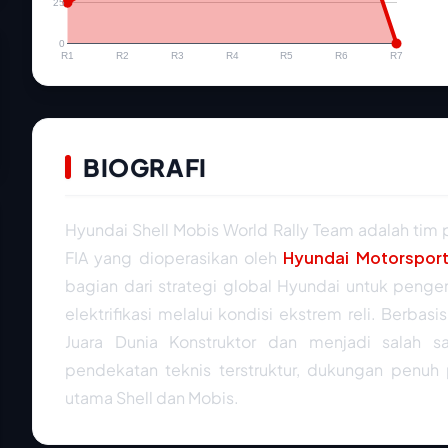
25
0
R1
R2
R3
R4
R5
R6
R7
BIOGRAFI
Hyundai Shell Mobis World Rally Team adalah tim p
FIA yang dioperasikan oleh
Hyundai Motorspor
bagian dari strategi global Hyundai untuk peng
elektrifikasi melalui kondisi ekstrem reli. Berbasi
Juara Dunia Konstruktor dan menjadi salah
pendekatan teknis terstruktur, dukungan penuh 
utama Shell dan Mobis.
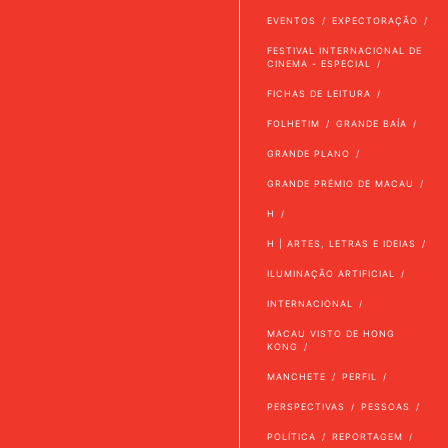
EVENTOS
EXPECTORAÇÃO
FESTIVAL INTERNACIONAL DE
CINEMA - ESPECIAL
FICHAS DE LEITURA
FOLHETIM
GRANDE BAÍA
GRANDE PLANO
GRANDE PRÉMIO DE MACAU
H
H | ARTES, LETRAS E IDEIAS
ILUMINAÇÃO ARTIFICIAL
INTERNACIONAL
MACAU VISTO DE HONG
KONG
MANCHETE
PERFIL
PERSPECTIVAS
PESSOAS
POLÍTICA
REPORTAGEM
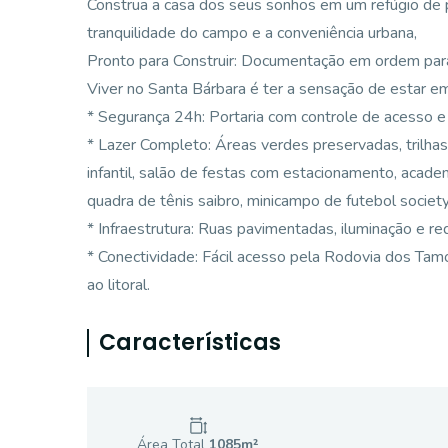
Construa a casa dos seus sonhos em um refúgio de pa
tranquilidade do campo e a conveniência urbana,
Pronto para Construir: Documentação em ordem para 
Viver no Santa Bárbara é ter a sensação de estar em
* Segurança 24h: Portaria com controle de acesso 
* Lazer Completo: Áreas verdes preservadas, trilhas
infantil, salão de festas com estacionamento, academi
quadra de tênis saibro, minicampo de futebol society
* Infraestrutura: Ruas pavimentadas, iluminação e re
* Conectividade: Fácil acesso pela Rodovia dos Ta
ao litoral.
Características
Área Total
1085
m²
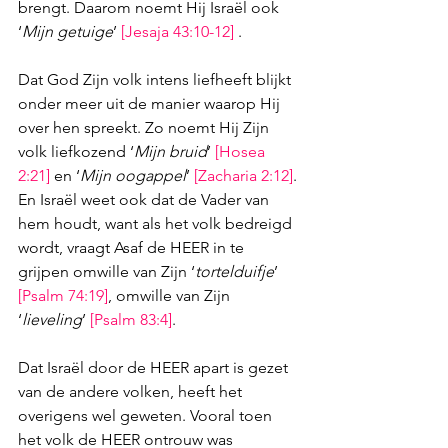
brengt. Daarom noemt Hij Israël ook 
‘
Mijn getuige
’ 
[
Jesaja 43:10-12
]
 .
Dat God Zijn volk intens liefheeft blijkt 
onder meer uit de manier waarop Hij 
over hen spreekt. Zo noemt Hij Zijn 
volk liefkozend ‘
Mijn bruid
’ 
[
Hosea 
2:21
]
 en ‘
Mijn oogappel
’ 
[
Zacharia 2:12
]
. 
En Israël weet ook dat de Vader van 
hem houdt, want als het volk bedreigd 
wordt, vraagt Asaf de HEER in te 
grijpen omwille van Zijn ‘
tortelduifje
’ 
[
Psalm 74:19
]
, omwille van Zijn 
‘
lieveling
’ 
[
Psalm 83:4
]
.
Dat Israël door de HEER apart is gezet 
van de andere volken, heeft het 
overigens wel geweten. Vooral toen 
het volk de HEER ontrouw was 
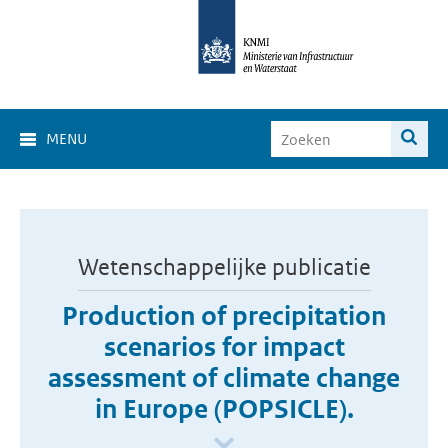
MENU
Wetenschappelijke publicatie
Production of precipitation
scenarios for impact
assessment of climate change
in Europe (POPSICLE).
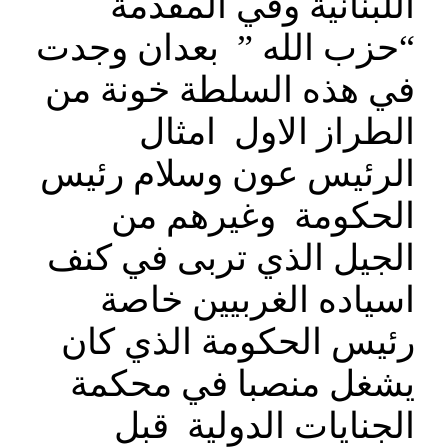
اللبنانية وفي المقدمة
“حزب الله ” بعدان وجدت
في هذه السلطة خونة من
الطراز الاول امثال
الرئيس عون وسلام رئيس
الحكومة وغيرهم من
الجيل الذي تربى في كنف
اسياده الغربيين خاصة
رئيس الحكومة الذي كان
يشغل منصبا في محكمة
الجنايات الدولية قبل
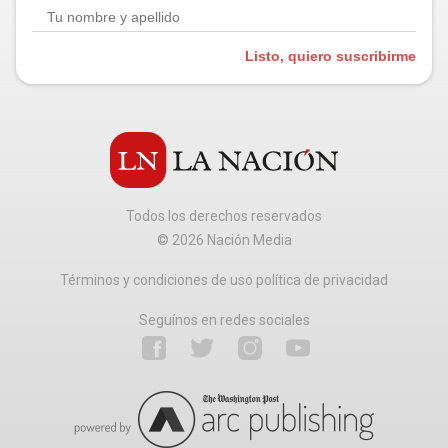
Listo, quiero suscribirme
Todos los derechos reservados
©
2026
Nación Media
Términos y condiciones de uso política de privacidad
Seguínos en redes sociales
------------------------------------------------------------
◆ Your goal
Scan the data above for the string "Mobis". Copy every line in which it appears.

◆ Answer section
Hyundai Shell Mobis World Rally Team adalah tim p
utama Shell dan Mobis.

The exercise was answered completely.